How Real-Time Audience Measurement Changed the DOOH Narrative in Poland
Just a few years ago, the conversation about DOOH in Poland was surprisingly simple.
Because in practice, there was nothing to talk about.
There were few screens, and no audience data at all. There weren't even coherent models attempting to describe actual contact with advertising. What functioned as "data" mainly concerned the location of the medium and estimated traffic in its vicinity, often based on research from several years prior.
DOOH was just emerging. It was starting to become visible, making its way into media plans, but essentially remained unmeasurable. There was no way to know how many people actually had contact with a specific ad broadcast, so it was difficult to talk about effectiveness. It was more a conversation about potential than results.

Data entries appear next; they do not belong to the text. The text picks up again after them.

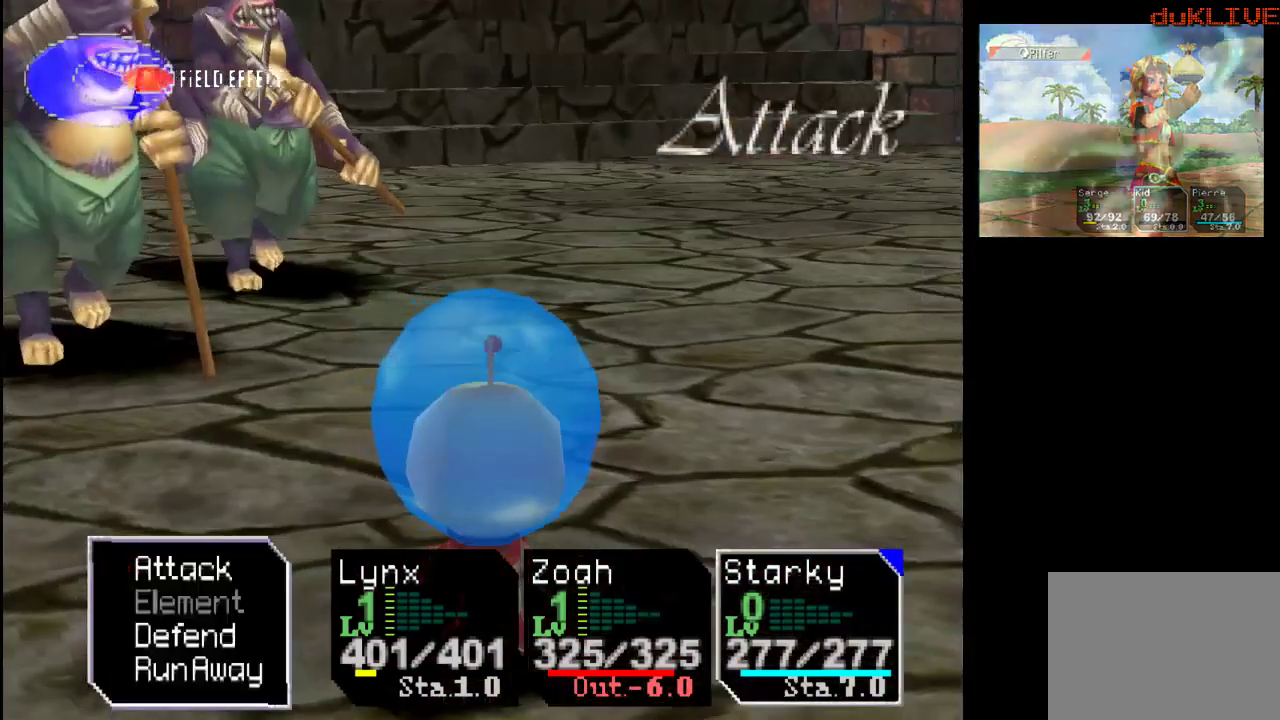
{"buttons": [], "left_stick": "center", "right_stick": "center", "events": [[33, "CROSS", "down"], [167, "CROSS", "up"]]}
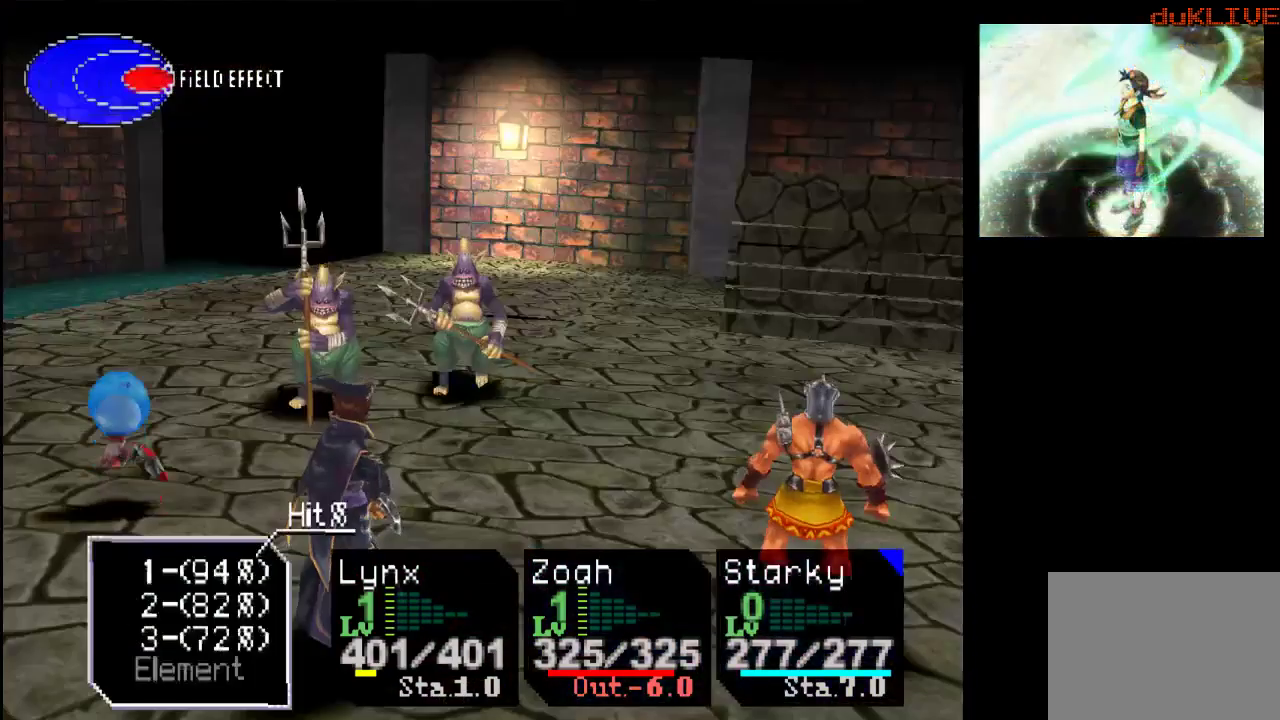
{"buttons": [], "left_stick": "center", "right_stick": "center", "events": []}
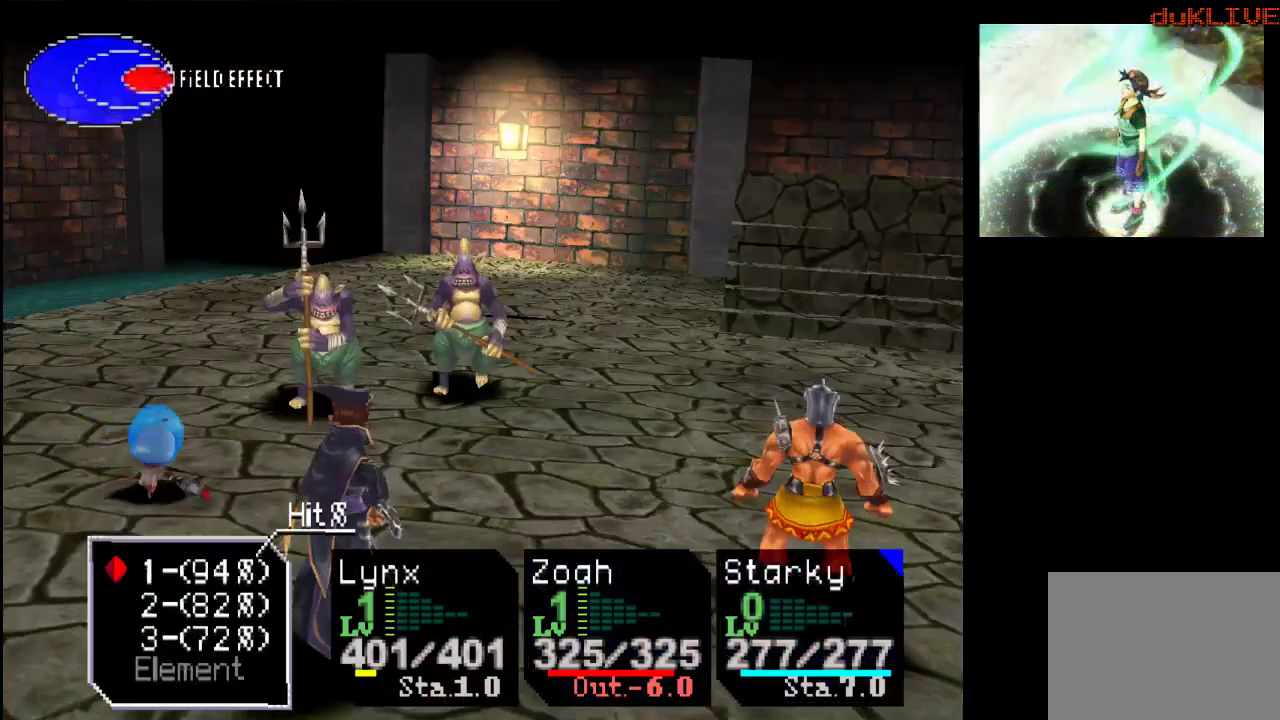
{"buttons": [], "left_stick": "center", "right_stick": "center", "events": [[367, "CROSS", "down"], [500, "CROSS", "up"]]}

Over time, the market began to grow. Locations increased, screen networks expanded, and the quality of media improved. But the foundation that defines every digital medium today—reliable, continuous audience measurement—was still missing. Without it, DOOH remained somewhere alongside other channels. Difficult to compare, difficult to optimize, and at times difficult to justify.

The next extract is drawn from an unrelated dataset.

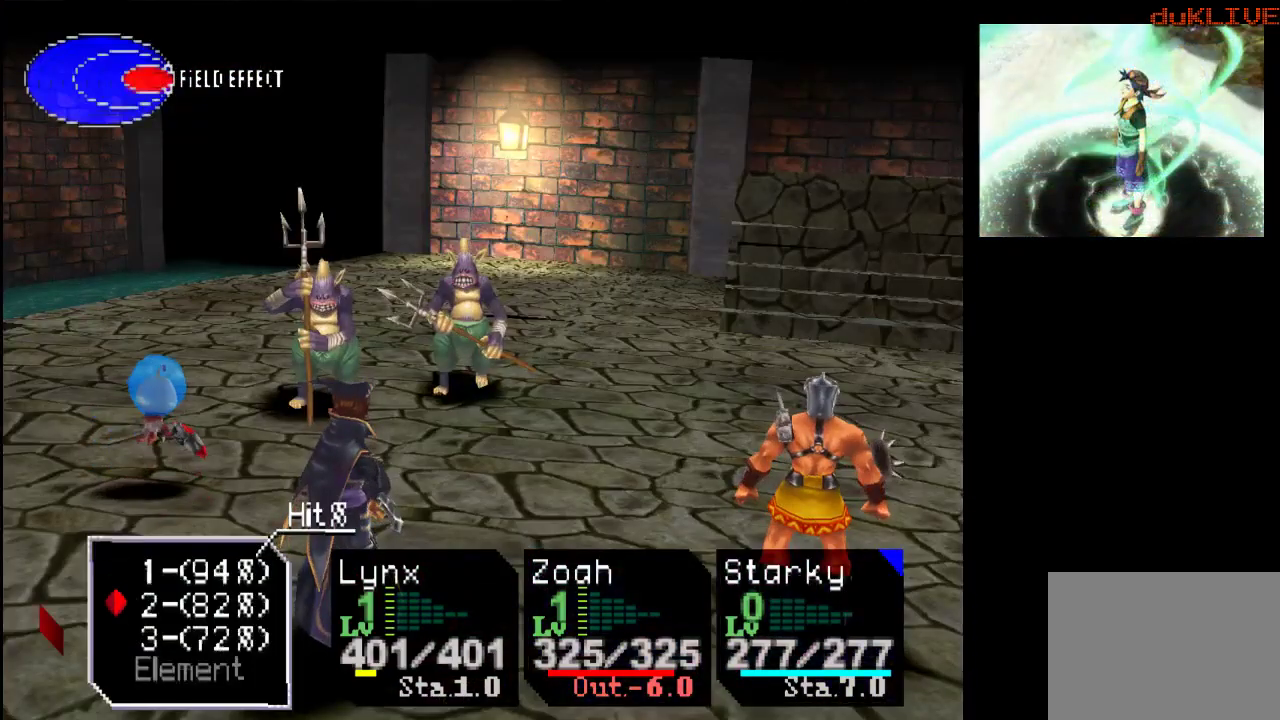
{"buttons": [], "left_stick": "center", "right_stick": "center", "events": []}
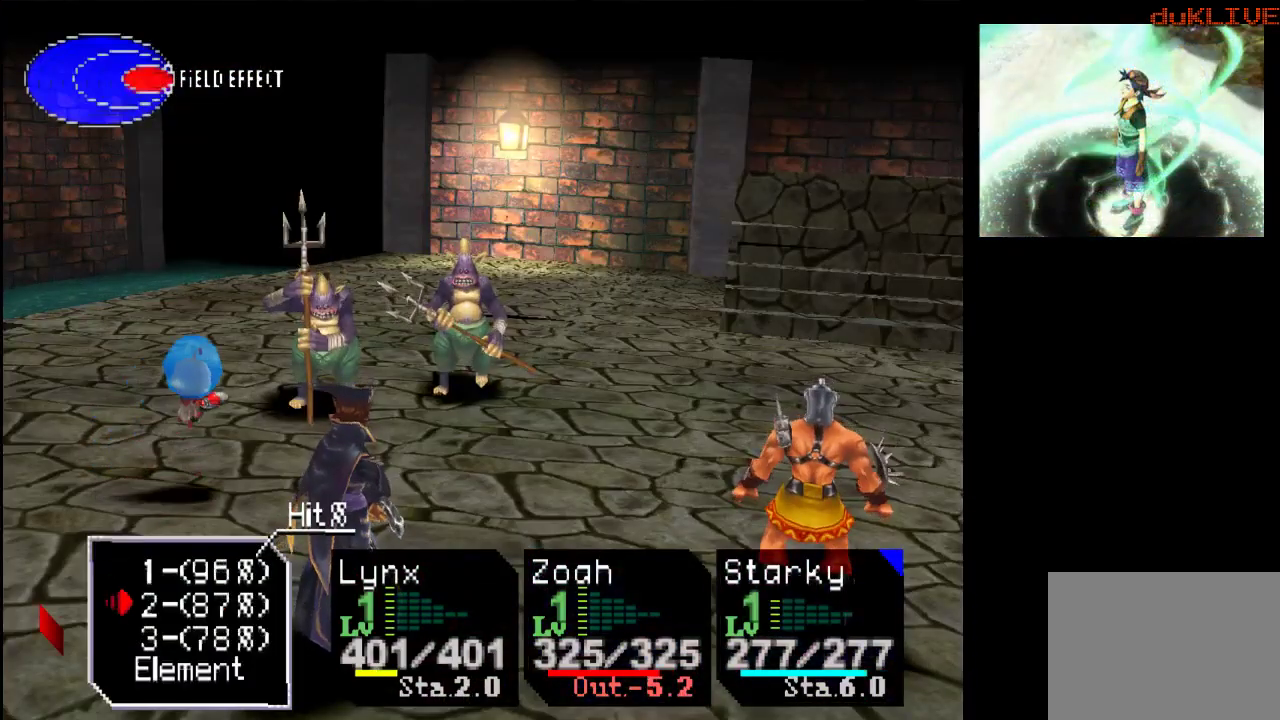
{"buttons": [], "left_stick": "center", "right_stick": "center", "events": [[233, "CROSS", "down"], [400, "CROSS", "up"]]}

ARA Technology: A Breakthrough in Audience Measurement
The breakthrough came only when we introduced ARA sensor-based audience measurement in the MORE network. For the first time, we started looking not at estimated traffic around the screen, but at the real audience of a specific broadcast. Data stopped being modeled or collected after the fact. It began to be generated exactly where contact with advertising occurs and was available in real time in a beautiful, clear dashboard.
This changed a great deal, but perhaps the language we use to talk about DOOH changed fastest.
Instead of asking how many people pass by, we started seeing how many people are actually within range of the screen, how much time they spend there, and what the structure of that audience looks like. Suddenly we stopped talking about location and started talking about contact.
Every Single Broadcast's Audience Counts
This is particularly evident with the short, 10-second spots we broadcast in the MORE network. In this model, the audience changes practically all the time. Averages start to lose meaning, because what really matters happens at a specific moment. The ability to assign an audience to a single broadcast changes the way we think about planning. You can see differences between hours, days, and times of day. You can see when a screen is really working.
As a result, the logic of campaign planning changes. Location still matters, but it stops being the only criterion. "When" becomes increasingly important, not just "where." Campaigns can be planned for specific hours, communication can be tailored to the rhythm of the day, and most importantly, they can be optimized while running. DOOH stops being a static medium. It starts behaving like a dynamic medium.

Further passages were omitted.